On fait des romans avec presque rien, c’est comme ça, peut-être pour se donner l’illusion que la vie, sa vie, vaut la peine d’être vécue, ou pour chasser l’ennui, tout simplement. Dans la vie, comme dans les romans, il faut des fleurs, beaucoup.

Chacun vient au monde avec une phrase, sa phrase, une phrase à soi, et nous ne disposons pas assez de toute une vie pour pouvoir l’écrire, cette phrase, celle qui pourrait nous faire croire que notre vie n’aura pas été vaine, cette même phrase qui, à notre mort, donnera tout son sens à notre existence.

« Mrs Dalloway dit qu’elle se chargerait d’acheter les fleurs. » C’est avec des phrases qu’on fait des romans. Le drame de Virginia Woolf est peut-être d’avoir trop aimé les fleurs, et les phrases qui viennent avec. On ne peut pas ne pas aimer les fleurs et prétendre aimer la vie.On peut aussi mourir à cause des fleurs.

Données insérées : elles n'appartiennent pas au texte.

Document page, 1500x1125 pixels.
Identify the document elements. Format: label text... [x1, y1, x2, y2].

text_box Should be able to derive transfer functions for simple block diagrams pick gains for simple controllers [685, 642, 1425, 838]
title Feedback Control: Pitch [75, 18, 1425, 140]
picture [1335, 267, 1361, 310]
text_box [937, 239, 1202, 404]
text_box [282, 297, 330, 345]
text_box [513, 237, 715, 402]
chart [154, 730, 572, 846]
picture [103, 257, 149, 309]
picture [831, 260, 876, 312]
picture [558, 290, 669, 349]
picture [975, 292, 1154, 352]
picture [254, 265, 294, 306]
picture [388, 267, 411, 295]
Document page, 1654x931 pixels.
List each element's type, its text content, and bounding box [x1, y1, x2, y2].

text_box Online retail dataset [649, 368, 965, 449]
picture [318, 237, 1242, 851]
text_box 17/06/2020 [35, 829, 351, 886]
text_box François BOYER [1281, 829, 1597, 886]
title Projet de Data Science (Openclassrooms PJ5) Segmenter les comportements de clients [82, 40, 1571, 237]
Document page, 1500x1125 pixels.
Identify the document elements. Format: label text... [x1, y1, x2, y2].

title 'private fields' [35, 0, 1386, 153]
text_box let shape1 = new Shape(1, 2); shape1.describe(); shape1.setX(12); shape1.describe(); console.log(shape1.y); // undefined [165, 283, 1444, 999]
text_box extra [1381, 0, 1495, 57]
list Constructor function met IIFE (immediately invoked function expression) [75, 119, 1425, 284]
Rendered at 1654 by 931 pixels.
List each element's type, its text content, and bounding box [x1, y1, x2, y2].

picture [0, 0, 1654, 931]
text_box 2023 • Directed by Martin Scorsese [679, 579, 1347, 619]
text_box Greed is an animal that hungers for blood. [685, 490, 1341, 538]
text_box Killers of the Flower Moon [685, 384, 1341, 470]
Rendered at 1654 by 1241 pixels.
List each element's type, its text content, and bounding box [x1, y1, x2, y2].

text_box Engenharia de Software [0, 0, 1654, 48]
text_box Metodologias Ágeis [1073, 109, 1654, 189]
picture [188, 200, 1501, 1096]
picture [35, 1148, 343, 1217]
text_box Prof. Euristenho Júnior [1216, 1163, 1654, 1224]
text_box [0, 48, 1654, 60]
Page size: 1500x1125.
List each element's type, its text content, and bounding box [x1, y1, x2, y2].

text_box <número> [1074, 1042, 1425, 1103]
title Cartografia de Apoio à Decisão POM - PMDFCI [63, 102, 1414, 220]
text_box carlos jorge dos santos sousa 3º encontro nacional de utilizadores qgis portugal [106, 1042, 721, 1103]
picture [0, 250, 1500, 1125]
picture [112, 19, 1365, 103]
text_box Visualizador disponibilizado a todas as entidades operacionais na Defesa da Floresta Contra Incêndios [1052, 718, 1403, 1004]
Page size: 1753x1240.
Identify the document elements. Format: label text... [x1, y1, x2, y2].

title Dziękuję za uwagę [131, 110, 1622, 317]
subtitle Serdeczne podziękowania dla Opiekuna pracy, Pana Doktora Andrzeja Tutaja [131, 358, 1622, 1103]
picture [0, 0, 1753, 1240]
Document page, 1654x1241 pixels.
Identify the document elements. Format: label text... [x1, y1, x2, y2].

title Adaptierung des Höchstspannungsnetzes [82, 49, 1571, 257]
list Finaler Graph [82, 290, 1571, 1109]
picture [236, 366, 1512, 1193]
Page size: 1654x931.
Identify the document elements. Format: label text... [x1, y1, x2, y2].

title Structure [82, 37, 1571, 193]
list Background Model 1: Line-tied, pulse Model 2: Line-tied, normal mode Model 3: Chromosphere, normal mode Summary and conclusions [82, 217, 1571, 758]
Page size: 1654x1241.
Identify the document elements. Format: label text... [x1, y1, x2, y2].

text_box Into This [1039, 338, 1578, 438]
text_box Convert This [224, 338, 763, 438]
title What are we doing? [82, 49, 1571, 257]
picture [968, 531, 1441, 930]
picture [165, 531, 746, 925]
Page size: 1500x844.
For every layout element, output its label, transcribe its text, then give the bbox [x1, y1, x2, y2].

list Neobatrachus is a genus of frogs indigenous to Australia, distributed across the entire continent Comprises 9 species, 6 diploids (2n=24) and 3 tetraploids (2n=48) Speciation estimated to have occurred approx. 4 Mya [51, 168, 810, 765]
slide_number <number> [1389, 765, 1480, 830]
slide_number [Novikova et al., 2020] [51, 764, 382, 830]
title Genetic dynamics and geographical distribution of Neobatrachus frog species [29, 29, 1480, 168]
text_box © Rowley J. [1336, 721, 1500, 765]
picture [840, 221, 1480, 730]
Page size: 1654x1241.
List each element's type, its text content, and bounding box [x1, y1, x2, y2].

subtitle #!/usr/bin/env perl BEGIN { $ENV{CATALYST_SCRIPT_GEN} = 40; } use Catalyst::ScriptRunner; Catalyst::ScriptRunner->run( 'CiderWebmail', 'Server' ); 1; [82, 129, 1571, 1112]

Il faut beaucoup aimer pour pouvoir écrire des romans. Comme Mrs Dalloway. Ou comme Virginia Woolf, qui aimait trop les fleurs, et les phrases.

Chaque fois que j’achète des fleurs, Mrs Dalloway me donne le bras.




[1]Virginia WOOLF, Mrs Dalloway, 1925: « Mrs Dalloway said she would buy the flowers herself. »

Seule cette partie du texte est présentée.